I got several small pieces made. I pretty much kept to my pledge of not buying new stuff, of making do. The one place I fell short was the one I expected to fail–thread. I seldom seem to have the right one for a particular job. And they keep making these cool ones…like a variegated pearl cotton or one with wool in it that kind of poofs out after you stitch with it.
And I participated in two group shows as a featured artist. Sold some small pieces. Gained followers on Facebook and Twitter.
But. All in all, I have to say it was kind of a fallow year–nothing big accomplished, no big advancement in the ‘career’ thingy.
Was that the fault of not buying stuff? I don’t really think it was–I can find no way to use the lack of spending money as an excuse for my shortcomings. Maybe I needed some down time creatively. Maybe I wasn’t pushing myself hard enough. Maybe I didn’t spend enough time at it. Maybe I’ve tried and tried and have finally realized I’m not going to make the big breakthrough to fiber art stardom. Maybe I don’t want to.
I just don’t know.
But I can try again this year. I have thoughts about a newer inspiration, the cottonwood trees in my neighborhood. These are kind of trashy trees (they seem to drop some new stuff in my yard every week), ones I never paid much attention to until I came to live next to them. But I like the way their leaves twist in the slightest breeze. I like the way their furrowed bark looks in the wintertime. I like their tall, spreading stance.

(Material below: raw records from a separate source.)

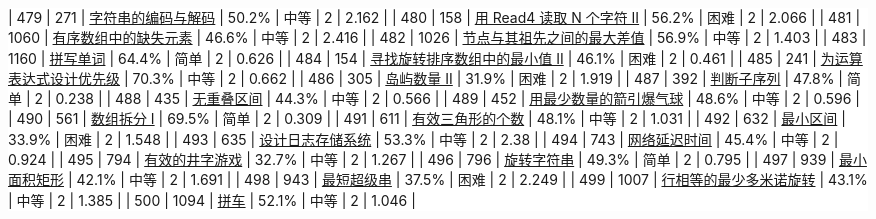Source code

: | 479  | 271  | [字符串的编码与解码](https://leetcode-cn.com/problems/encode-and-decode-strings/) | 50.2%  | 中等 | 2        | 2.162    |
| 480  | 158  | [用 Read4 读取 N 个字符 II](https://leetcode-cn.com/problems/read-n-characters-given-read4-ii-call-multiple-times/) | 56.2%  | 困难 | 2        | 2.066    |
| 481  | 1060 | [有序数组中的缺失元素](https://leetcode-cn.com/problems/missing-element-in-sorted-array/) | 46.6%  | 中等 | 2        | 2.416    |
| 482  | 1026 | [节点与其祖先之间的最大差值](https://leetcode-cn.com/problems/maximum-difference-between-node-and-ancestor/) | 56.9%  | 中等 | 2        | 1.403    |
| 483  | 1160 | [拼写单词](https://leetcode-cn.com/problems/find-words-that-can-be-formed-by-characters/) | 64.4%  | 简单 | 2        | 0.626    |
| 484  | 154  | [寻找旋转排序数组中的最小值 II](https://leetcode-cn.com/problems/find-minimum-in-rotated-sorted-array-ii/) | 46.1%  | 困难 | 2        | 0.461    |
| 485  | 241  | [为运算表达式设计优先级](https://leetcode-cn.com/problems/different-ways-to-add-parentheses/) | 70.3%  | 中等 | 2        | 0.662    |
| 486  | 305  | [岛屿数量 II](https://leetcode-cn.com/problems/number-of-islands-ii/) | 31.9%  | 困难 | 2        | 1.919    |
| 487  | 392  | [判断子序列](https://leetcode-cn.com/problems/is-subsequence/) | 47.8%  | 简单 | 2        | 0.238    |
| 488  | 435  | [无重叠区间](https://leetcode-cn.com/problems/non-overlapping-intervals/) | 44.3%  | 中等 | 2        | 0.566    |
| 489  | 452  | [用最少数量的箭引爆气球](https://leetcode-cn.com/problems/minimum-number-of-arrows-to-burst-balloons/) | 48.6%  | 中等 | 2        | 0.596    |
| 490  | 561  | [数组拆分 I](https://leetcode-cn.com/problems/array-partition-i/) | 69.5%  | 简单 | 2        | 0.309    |
| 491  | 611  | [有效三角形的个数](https://leetcode-cn.com/problems/valid-triangle-number/) | 48.1%  | 中等 | 2        | 1.031    |
| 492  | 632  | [最小区间](https://leetcode-cn.com/problems/smallest-range-covering-elements-from-k-lists/) | 33.9%  | 困难 | 2        | 1.548    |
| 493  | 635  | [设计日志存储系统](https://leetcode-cn.com/problems/design-log-storage-system/) | 53.3%  | 中等 | 2        | 2.38     |
| 494  | 743  | [网络延迟时间](https://leetcode-cn.com/problems/network-delay-time/) | 45.4%  | 中等 | 2        | 0.924    |
| 495  | 794  | [有效的井字游戏](https://leetcode-cn.com/problems/valid-tic-tac-toe-state/) | 32.7%  | 中等 | 2        | 1.267    |
| 496  | 796  | [旋转字符串](https://leetcode-cn.com/problems/rotate-string/) | 49.3%  | 简单 | 2        | 0.795    |
| 497  | 939  | [最小面积矩形](https://leetcode-cn.com/problems/minimum-area-rectangle/) | 42.1%  | 中等 | 2        | 1.691    |
| 498  | 943  | [最短超级串](https://leetcode-cn.com/problems/find-the-shortest-superstring/) | 37.5%  | 困难 | 2        | 2.249    |
| 499  | 1007 | [行相等的最少多米诺旋转](https://leetcode-cn.com/problems/minimum-domino-rotations-for-equal-row/) | 43.1%  | 中等 | 2        | 1.385    |
| 500  | 1094 | [拼车](https://leetcode-cn.com/problems/car-pooling/)        | 52.1%  | 中等 | 2        | 1.046    |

And I intend to continue to try to use up what I already have. Even though I never have before, I want to try working with commercial fabrics and overprinting them and using them with my hand dyed and painted stuff…I need to use them up. It’s not that I don’t want to support my neighborhood shop or help the economy or whatever. It’s more that I have come to deeply believe that the best way I can ‘be green’ is to use what I already have, adapting it as needs be, but using it instead of causing more to be made while what I already have languishes in my drawers.
I want to make art about my environment without making the world a lesser place. Looking forward, not so much back. Adios, 2011.